In US, there are many not qualified for refinance. Too many who can't afford buy houses. Not many aspire to be landlord, most here are probably interested in buying homes for themselves or I could be wrong. If u cn buy a couple of houses for renting, maybe can't put yourself in the same league with others. Can't dictate what others to do based on your financial situations. Most don't buy for various reasons ..... Loan qualification doesnt mean much in affordability. Many might qualify for 1M loan, but how many could claim that they still have same discretionary spending as before after the purchase.

52   tiny tina   2012 Apr 3, 6:57am  

Edvard, all I asked is for you to do the numbers accurately. I'm not sure why you keep running away from this and continue on about how you could semi-retire in another part of the country. I assume next you'll start going on about stocks as great investments. Just do the math with all of the correct variables: MID, money towards principal, etc. You keep doing half-A'd analysis. I think if you did a full analysis, you'd find that purchasing is not nearly as expensive (compared to renting) as you are making it out to be.

53   edvard2   2012 Apr 3, 7:15am  

tiny tina says

Edvard, all I asked is for you to do the numbers accurately.

.... which I already did in the highly detailed response above. No further explanation needed.

54   anonymous   2012 Apr 3, 7:16am  

SparrowBell says

Too many who can't afford buy houses.

Have you gone thru the loan app process in the last 2 years? I have. It's changed. Now, its actually pretty tough to get a loan. Just like they gave a loan before to anyone that had a last name, now its equally as hard. So you are wrong in saying that people that can NOT afford a home, buy one. At this point, if you get a loan, you can afford it.

55   rootvg   2012 Apr 3, 7:18am  

SubOink says

SparrowBell says

Too many who can't afford buy houses.

Have you gone thru the loan app process in the last 2 years? I have. It's changed. Now, its actually pretty tough to get a loan. Just like they gave a loan before to anyone that had a last name, now its equally as hard. So you are wrong in saying that people that can NOT afford a home, buy one. At this point, if you get a loan, you can afford it.

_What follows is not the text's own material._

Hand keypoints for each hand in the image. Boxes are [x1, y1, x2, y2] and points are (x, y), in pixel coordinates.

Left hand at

They asked us for credit reports, three months of pay stubs and a verification letter from each of our employers. That was it.

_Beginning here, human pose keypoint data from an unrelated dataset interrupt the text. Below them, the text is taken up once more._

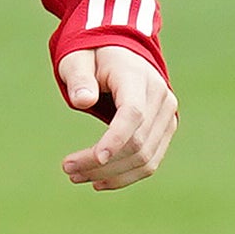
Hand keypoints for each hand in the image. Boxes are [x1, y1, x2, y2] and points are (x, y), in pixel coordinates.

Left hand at [56, 46, 178, 189]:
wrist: (122, 53)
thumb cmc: (93, 56)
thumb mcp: (77, 59)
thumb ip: (79, 78)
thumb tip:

56   1sfrenter   2012 Apr 3, 7:45am  

sheltielover1 says

In the BA rents are way under the ownership costs. By a lot!

Vallejo or Richmond or parts of Oakland, maybe.

The "Bay Area" is too diverse economically to make broad statements like this.

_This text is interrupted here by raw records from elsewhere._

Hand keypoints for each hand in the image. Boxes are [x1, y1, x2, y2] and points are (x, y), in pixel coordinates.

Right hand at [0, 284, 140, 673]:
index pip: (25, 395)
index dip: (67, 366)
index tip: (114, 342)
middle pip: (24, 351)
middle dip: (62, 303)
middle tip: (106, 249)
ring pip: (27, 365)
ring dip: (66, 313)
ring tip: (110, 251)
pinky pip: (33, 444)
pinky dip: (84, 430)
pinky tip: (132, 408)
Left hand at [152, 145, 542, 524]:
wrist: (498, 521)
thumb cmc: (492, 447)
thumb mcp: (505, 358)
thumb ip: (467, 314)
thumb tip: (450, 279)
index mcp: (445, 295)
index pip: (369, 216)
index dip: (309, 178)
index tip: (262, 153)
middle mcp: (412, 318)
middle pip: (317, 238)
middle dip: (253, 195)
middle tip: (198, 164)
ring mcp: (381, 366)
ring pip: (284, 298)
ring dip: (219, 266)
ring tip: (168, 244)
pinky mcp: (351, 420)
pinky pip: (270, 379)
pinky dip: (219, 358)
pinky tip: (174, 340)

57   tiny tina   2012 Apr 3, 7:55am  

edvard2 says

.... which I already did in the highly detailed response above. No further explanation needed.

Are you kidding? You've never once accounted for MID or principal payments in your calculations. You've clearly made up your mind against purchasing, so why let a full analysis get in the way of that.

58   tiny tina   2012 Apr 3, 7:56am  

rootvg says

They asked us for credit reports, three months of pay stubs and a verification letter from each of our employers. That was it.

You didn't have to provide documentation of assets (bank accounts, investment accounts, etc.)?